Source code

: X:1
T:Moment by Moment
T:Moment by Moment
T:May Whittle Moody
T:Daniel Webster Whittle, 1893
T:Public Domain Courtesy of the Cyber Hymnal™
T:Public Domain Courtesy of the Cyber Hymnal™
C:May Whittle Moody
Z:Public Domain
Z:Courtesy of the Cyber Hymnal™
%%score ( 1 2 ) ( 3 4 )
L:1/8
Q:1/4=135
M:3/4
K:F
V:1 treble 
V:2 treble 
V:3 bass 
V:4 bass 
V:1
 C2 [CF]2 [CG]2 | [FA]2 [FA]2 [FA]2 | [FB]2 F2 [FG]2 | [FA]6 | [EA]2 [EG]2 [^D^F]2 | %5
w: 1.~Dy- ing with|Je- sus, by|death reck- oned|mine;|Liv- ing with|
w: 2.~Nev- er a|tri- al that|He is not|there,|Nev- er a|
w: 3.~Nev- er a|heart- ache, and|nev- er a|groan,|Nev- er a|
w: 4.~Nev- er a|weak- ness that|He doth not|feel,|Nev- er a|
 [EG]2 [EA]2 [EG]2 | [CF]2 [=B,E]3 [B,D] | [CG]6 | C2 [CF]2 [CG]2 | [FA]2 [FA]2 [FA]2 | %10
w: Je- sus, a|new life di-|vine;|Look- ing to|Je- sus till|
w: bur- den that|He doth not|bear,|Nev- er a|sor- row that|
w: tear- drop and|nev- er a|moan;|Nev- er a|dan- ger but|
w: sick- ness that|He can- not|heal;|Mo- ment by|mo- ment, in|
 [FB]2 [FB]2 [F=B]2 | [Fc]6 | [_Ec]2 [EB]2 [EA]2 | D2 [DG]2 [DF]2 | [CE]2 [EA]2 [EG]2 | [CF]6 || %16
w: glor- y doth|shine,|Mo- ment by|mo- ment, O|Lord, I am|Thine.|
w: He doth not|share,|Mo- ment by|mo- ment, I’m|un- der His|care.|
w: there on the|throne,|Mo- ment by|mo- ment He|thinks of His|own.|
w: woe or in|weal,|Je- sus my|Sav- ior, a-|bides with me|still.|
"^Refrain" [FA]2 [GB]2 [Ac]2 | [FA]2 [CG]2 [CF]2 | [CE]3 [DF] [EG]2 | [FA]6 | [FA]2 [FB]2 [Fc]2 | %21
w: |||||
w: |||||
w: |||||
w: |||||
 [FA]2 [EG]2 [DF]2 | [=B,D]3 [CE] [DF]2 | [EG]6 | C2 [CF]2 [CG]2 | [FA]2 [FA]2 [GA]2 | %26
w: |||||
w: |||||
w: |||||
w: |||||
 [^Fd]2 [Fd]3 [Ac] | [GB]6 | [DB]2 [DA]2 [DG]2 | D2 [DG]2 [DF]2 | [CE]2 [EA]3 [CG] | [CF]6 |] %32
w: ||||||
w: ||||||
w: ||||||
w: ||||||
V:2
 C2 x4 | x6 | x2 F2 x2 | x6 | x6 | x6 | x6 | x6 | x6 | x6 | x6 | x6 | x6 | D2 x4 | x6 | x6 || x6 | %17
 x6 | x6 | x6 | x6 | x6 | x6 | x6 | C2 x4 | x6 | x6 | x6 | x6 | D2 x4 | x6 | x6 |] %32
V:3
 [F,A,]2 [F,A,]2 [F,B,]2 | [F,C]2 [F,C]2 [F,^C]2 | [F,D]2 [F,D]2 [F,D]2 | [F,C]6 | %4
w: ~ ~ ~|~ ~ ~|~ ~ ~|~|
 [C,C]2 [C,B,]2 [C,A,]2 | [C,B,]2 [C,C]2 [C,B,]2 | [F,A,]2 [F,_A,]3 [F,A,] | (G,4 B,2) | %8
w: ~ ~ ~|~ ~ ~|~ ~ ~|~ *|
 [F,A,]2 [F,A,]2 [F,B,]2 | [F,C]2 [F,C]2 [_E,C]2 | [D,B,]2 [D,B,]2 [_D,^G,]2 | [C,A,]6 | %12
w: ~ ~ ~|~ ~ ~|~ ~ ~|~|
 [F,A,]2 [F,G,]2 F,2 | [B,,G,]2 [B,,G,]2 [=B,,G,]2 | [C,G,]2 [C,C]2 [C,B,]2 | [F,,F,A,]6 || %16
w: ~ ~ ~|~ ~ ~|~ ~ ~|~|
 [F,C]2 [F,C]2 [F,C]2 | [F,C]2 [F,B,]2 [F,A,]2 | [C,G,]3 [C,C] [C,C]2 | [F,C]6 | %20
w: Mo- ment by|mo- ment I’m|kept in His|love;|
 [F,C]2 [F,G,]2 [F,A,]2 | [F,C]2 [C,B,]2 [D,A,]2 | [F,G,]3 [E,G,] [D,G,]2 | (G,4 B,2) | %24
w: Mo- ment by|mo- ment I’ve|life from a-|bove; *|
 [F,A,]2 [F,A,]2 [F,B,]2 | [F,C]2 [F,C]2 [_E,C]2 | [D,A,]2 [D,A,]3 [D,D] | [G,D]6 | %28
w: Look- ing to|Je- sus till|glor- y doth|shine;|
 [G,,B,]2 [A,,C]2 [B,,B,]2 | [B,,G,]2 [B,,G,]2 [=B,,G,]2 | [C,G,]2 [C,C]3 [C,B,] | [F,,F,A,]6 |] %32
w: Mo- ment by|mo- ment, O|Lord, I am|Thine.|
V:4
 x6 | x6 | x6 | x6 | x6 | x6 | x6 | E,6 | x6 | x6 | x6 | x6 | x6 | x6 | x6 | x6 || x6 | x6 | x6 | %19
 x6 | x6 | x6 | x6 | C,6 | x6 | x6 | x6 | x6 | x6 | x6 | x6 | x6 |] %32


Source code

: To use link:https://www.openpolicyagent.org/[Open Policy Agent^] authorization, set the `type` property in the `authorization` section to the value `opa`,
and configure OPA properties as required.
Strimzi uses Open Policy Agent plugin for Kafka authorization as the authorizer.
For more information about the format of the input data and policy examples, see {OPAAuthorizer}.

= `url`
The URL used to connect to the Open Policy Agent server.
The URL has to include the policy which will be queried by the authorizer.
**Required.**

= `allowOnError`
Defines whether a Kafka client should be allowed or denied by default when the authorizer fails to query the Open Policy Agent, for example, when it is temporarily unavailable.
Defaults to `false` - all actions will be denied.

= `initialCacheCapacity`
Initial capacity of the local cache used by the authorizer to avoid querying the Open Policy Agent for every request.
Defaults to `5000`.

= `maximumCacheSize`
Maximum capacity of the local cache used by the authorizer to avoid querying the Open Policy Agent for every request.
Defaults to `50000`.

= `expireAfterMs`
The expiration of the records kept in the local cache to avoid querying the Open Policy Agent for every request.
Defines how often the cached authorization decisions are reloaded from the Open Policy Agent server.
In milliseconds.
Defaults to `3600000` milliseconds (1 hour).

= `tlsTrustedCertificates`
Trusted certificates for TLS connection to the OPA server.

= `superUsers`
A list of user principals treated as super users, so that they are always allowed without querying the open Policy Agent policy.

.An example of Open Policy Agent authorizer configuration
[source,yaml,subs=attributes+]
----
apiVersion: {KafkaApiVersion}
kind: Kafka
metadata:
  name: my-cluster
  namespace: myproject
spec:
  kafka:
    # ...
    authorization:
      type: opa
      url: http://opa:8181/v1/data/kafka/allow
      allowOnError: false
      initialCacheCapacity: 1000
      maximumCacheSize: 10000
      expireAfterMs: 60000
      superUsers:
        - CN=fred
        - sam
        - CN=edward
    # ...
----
..............................
- [Exercise instructions]: The material above is to be reproduced exactly as written.

- [Problem solution]:
Source code

: X:1
T:Moment by Moment
T:Moment by Moment
T:May Whittle Moody
T:Daniel Webster Whittle, 1893
T:Public Domain Courtesy of the Cyber Hymnal™
T:Public Domain Courtesy of the Cyber Hymnal™
C:May Whittle Moody
Z:Public Domain
Z:Courtesy of the Cyber Hymnal™
%%score ( 1 2 ) ( 3 4 )
L:1/8
Q:1/4=135
M:3/4
K:F
V:1 treble 
V:2 treble 
V:3 bass 
V:4 bass 
V:1
 C2 [CF]2 [CG]2 | [FA]2 [FA]2 [FA]2 | [FB]2 F2 [FG]2 | [FA]6 | [EA]2 [EG]2 [^D^F]2 | %5
w: 1.~Dy- ing with|Je- sus, by|death reck- oned|mine;|Liv- ing with|
w: 2.~Nev- er a|tri- al that|He is not|there,|Nev- er a|
w: 3.~Nev- er a|heart- ache, and|nev- er a|groan,|Nev- er a|
w: 4.~Nev- er a|weak- ness that|He doth not|feel,|Nev- er a|
 [EG]2 [EA]2 [EG]2 | [CF]2 [=B,E]3 [B,D] | [CG]6 | C2 [CF]2 [CG]2 | [FA]2 [FA]2 [FA]2 | %10
w: Je- sus, a|new life di-|vine;|Look- ing to|Je- sus till|
w: bur- den that|He doth not|bear,|Nev- er a|sor- row that|
w: tear- drop and|nev- er a|moan;|Nev- er a|dan- ger but|
w: sick- ness that|He can- not|heal;|Mo- ment by|mo- ment, in|
 [FB]2 [FB]2 [F=B]2 | [Fc]6 | [_Ec]2 [EB]2 [EA]2 | D2 [DG]2 [DF]2 | [CE]2 [EA]2 [EG]2 | [CF]6 || %16
w: glor- y doth|shine,|Mo- ment by|mo- ment, O|Lord, I am|Thine.|
w: He doth not|share,|Mo- ment by|mo- ment, I’m|un- der His|care.|
w: there on the|throne,|Mo- ment by|mo- ment He|thinks of His|own.|
w: woe or in|weal,|Je- sus my|Sav- ior, a-|bides with me|still.|
"^Refrain" [FA]2 [GB]2 [Ac]2 | [FA]2 [CG]2 [CF]2 | [CE]3 [DF] [EG]2 | [FA]6 | [FA]2 [FB]2 [Fc]2 | %21
w: |||||
w: |||||
w: |||||
w: |||||
 [FA]2 [EG]2 [DF]2 | [=B,D]3 [CE] [DF]2 | [EG]6 | C2 [CF]2 [CG]2 | [FA]2 [FA]2 [GA]2 | %26
w: |||||
w: |||||
w: |||||
w: |||||
 [^Fd]2 [Fd]3 [Ac] | [GB]6 | [DB]2 [DA]2 [DG]2 | D2 [DG]2 [DF]2 | [CE]2 [EA]3 [CG] | [CF]6 |] %32
w: ||||||
w: ||||||
w: ||||||
w: ||||||
V:2
 C2 x4 | x6 | x2 F2 x2 | x6 | x6 | x6 | x6 | x6 | x6 | x6 | x6 | x6 | x6 | D2 x4 | x6 | x6 || x6 | %17
 x6 | x6 | x6 | x6 | x6 | x6 | x6 | C2 x4 | x6 | x6 | x6 | x6 | D2 x4 | x6 | x6 |] %32
V:3
 [F,A,]2 [F,A,]2 [F,B,]2 | [F,C]2 [F,C]2 [F,^C]2 | [F,D]2 [F,D]2 [F,D]2 | [F,C]6 | %4
w: ~ ~ ~|~ ~ ~|~ ~ ~|~|
 [C,C]2 [C,B,]2 [C,A,]2 | [C,B,]2 [C,C]2 [C,B,]2 | [F,A,]2 [F,_A,]3 [F,A,] | (G,4 B,2) | %8
w: ~ ~ ~|~ ~ ~|~ ~ ~|~ *|
 [F,A,]2 [F,A,]2 [F,B,]2 | [F,C]2 [F,C]2 [_E,C]2 | [D,B,]2 [D,B,]2 [_D,^G,]2 | [C,A,]6 | %12
w: ~ ~ ~|~ ~ ~|~ ~ ~|~|
 [F,A,]2 [F,G,]2 F,2 | [B,,G,]2 [B,,G,]2 [=B,,G,]2 | [C,G,]2 [C,C]2 [C,B,]2 | [F,,F,A,]6 || %16
w: ~ ~ ~|~ ~ ~|~ ~ ~|~|
 [F,C]2 [F,C]2 [F,C]2 | [F,C]2 [F,B,]2 [F,A,]2 | [C,G,]3 [C,C] [C,C]2 | [F,C]6 | %20
w: Mo- ment by|mo- ment I’m|kept in His|love;|
 [F,C]2 [F,G,]2 [F,A,]2 | [F,C]2 [C,B,]2 [D,A,]2 | [F,G,]3 [E,G,] [D,G,]2 | (G,4 B,2) | %24
w: Mo- ment by|mo- ment I’ve|life from a-|bove; *|
 [F,A,]2 [F,A,]2 [F,B,]2 | [F,C]2 [F,C]2 [_E,C]2 | [D,A,]2 [D,A,]3 [D,D] | [G,D]6 | %28
w: Look- ing to|Je- sus till|glor- y doth|shine;|
 [G,,B,]2 [A,,C]2 [B,,B,]2 | [B,,G,]2 [B,,G,]2 [=B,,G,]2 | [C,G,]2 [C,C]3 [C,B,] | [F,,F,A,]6 |] %32
w: Mo- ment by|mo- ment, O|Lord, I am|Thine.|
V:4
 x6 | x6 | x6 | x6 | x6 | x6 | x6 | E,6 | x6 | x6 | x6 | x6 | x6 | x6 | x6 | x6 || x6 | x6 | x6 | %19
 x6 | x6 | x6 | x6 | C,6 | x6 | x6 | x6 | x6 | x6 | x6 | x6 | x6 |] %32


Source code

: To use link:https://www.openpolicyagent.org/[Open Policy Agent^] authorization, set the `type` property in the `authorization` section to the value `opa`,
and configure OPA properties as required.
Strimzi uses Open Policy Agent plugin for Kafka authorization as the authorizer.
For more information about the format of the input data and policy examples, see {OPAAuthorizer}.

= `url`
The URL used to connect to the Open Policy Agent server.
The URL has to include the policy which will be queried by the authorizer.
**Required.**

= `allowOnError`
Defines whether a Kafka client should be allowed or denied by default when the authorizer fails to query the Open Policy Agent, for example, when it is temporarily unavailable.
Defaults to `false` - all actions will be denied.

= `initialCacheCapacity`
Initial capacity of the local cache used by the authorizer to avoid querying the Open Policy Agent for every request.
Defaults to `5000`.

= `maximumCacheSize`
Maximum capacity of the local cache used by the authorizer to avoid querying the Open Policy Agent for every request.
Defaults to `50000`.

= `expireAfterMs`
The expiration of the records kept in the local cache to avoid querying the Open Policy Agent for every request.
Defines how often the cached authorization decisions are reloaded from the Open Policy Agent server.
In milliseconds.
Defaults to `3600000` milliseconds (1 hour).

= `tlsTrustedCertificates`
Trusted certificates for TLS connection to the OPA server.

= `superUsers`
A list of user principals treated as super users, so that they are always allowed without querying the open Policy Agent policy.

.An example of Open Policy Agent authorizer configuration
[source,yaml,subs=attributes+]
----
apiVersion: {KafkaApiVersion}
kind: Kafka
metadata:
  name: my-cluster
  namespace: myproject
spec:
  kafka:
    # ...
    authorization:
      type: opa
      url: http://opa:8181/v1/data/kafka/allow
      allowOnError: false
      initialCacheCapacity: 1000
      maximumCacheSize: 10000
      expireAfterMs: 60000
      superUsers:
        - CN=fred
        - sam
        - CN=edward
    # ...
----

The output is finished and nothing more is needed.